■ **Document segment**

It's that time of year — time for me to unload all of my frustrations on so-called public interest groups, such as the Center for Science in the Public Interest (CSPI) (aka the food police). It was an article in the New York Times on a class-action suit Dannon settled over its Activia yogurt and DanActive yogurt drinks that prompted my interest in writing about all of the bunk often publicized by mainstream media and public interest groups.
The lawsuit against Dannon reportedly alleged that the claims the company made about its probiotics were not substantiated, and that the word “probiotic” in and of itself does not provide enough information to determine whether the product will provide the health benefits claimed on the label.
Dannon settled its case for $35 million to avoid the distraction and expense of litigation. The company also wanted to resume its focus on making products that provide proven health benefits, which havebeen substantiated by years of scientific research and published in peer-reviewed journals.
I don't honestly know whether CSPI had its hands in the lawsuit filed against Dannon, but I wouldn't be surprised. The question is, what can the food industry do to counter so many of the false and inaccurate claims that organizations such as CSPI make?
As one commentary in the online news site Scoop writes, “Jacobson (executive direcor, CSPI), to put it mildly, is guilty of utter disregard for the truth and scientific facts, frequently exaggerating figures and claims to advance CSPI's own agenda.”

■ **Brief 1**
Set down, word for word, the passage of the commentary on the Center for Science in the Public Interest that opens with the words containing "The lawsuit against" and closes with "on the label.".
■ **Brief 2**
In the commentary on the Center for Science in the Public Interest, what sum did Dannon pay to settle its case?
■ **Brief 3**
Extend the commentary on the Center for Science in the Public Interest, beginning after its final sentence.
The records that come next are material separate from the text above.

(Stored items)
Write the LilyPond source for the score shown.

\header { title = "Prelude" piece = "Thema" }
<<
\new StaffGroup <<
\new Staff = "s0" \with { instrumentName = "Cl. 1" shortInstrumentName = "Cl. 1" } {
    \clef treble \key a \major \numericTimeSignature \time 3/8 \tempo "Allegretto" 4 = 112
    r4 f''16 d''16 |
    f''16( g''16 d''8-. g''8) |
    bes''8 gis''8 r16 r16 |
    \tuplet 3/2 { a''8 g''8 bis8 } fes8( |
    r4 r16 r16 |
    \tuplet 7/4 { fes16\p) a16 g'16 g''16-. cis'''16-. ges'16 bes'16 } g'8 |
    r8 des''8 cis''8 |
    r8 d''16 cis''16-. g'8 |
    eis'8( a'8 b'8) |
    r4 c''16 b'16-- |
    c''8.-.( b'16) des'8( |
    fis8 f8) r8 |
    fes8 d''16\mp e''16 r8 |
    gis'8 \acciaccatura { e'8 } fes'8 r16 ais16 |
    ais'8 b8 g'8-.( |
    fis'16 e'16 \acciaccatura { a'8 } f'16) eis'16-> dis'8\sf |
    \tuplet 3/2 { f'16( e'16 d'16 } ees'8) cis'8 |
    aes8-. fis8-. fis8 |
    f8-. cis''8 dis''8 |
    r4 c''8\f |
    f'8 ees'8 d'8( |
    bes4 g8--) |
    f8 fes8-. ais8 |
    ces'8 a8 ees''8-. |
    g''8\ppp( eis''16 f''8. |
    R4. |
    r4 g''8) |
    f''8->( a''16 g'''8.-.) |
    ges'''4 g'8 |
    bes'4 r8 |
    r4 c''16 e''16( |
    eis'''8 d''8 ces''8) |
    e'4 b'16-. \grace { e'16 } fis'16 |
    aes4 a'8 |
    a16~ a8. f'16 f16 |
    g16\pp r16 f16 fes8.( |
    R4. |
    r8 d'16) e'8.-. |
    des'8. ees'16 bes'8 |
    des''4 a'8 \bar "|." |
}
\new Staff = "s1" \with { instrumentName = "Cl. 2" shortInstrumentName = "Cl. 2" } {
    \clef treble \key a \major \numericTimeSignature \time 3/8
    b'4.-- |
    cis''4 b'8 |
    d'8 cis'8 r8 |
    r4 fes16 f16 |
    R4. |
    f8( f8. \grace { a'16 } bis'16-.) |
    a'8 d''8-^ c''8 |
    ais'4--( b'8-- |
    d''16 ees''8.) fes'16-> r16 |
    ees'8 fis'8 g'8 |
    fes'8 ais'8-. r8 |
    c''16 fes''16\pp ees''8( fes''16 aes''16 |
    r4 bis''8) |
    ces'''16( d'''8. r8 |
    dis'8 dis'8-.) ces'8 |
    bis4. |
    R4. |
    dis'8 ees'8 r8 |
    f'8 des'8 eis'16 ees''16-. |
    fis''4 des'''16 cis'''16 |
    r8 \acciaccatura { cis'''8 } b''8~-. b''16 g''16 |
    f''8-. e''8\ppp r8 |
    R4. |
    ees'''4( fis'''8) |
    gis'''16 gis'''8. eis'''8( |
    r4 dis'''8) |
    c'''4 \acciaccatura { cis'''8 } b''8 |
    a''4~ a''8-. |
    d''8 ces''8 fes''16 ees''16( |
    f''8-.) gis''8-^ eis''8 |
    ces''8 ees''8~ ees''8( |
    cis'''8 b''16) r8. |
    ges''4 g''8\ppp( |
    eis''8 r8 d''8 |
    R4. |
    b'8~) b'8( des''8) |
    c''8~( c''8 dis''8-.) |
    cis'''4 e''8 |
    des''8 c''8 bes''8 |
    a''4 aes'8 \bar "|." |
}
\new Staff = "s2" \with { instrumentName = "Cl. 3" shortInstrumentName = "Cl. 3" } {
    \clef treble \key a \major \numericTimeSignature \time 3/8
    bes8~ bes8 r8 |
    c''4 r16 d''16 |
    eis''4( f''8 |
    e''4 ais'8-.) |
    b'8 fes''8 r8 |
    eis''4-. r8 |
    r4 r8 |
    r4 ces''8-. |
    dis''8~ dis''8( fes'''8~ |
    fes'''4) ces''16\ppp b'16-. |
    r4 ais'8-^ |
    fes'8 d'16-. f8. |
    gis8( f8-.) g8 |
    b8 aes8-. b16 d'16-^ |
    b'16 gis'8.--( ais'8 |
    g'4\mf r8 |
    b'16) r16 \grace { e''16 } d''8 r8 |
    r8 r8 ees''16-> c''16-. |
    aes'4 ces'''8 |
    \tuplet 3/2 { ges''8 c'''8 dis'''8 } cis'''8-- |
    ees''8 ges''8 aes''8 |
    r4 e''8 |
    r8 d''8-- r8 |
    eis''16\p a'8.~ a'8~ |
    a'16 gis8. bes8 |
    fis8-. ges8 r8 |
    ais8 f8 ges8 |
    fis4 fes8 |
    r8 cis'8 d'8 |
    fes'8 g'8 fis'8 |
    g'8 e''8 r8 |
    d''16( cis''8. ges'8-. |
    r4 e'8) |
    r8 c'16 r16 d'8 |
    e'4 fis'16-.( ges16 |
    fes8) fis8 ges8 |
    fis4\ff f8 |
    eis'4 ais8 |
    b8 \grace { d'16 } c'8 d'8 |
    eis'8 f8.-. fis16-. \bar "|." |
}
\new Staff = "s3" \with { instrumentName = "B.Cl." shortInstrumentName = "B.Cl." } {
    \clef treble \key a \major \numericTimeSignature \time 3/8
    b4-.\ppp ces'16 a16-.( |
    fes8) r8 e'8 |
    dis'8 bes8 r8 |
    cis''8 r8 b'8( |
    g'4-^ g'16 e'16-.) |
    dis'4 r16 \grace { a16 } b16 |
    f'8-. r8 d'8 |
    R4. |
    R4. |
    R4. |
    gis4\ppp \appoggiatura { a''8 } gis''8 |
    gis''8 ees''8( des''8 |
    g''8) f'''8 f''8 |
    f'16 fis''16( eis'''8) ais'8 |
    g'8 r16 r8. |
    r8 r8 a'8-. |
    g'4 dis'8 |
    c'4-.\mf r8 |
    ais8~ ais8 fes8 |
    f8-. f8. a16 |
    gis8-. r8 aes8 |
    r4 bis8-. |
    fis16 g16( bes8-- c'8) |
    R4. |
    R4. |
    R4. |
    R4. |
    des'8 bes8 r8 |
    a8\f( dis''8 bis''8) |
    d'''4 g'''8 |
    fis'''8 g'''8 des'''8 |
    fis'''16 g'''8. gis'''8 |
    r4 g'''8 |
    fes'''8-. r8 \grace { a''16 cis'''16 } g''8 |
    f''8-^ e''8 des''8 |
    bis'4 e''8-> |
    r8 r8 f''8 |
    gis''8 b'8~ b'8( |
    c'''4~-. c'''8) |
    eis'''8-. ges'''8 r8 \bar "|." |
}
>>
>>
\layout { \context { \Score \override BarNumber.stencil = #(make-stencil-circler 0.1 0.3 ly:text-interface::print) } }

■ **Reply 1**
The lawsuit against Dannon reportedly alleged that the claims the company made about its probiotics were not substantiated, and that the word “probiotic” in and of itself does not provide enough information to determine whether the product will provide the health benefits claimed on the label.

■ **Reply 2**
$35 million.

■ **Reply 3**
And as Robert Schoffner, food and wine editor of Washingtonian magazine puts it: “There's a political point of view here, an economic view based on the idea that people are children and have to be protected by Big Brother or Big Nanny from the awful free-market predators…. That's what drives these people — a desire for control of other people's lives.”
Organizations, such as The Center for Consumer Freedom is a nonprofit coalition of restaurants, food companies and consumers working together to promote personal responsibility and protect consumer choices from public interests groups such as CSPI. But is the message truly reaching the public?
“I think that we should tell people the facts and give them options,” says Walter Willett, Ph.D., chairman of the nutrition department at the Harvard School of Public Health, in the Los Angeles Times.
I fully agree. No baker wants to go through the financial drain and backlash that Dannon suffered.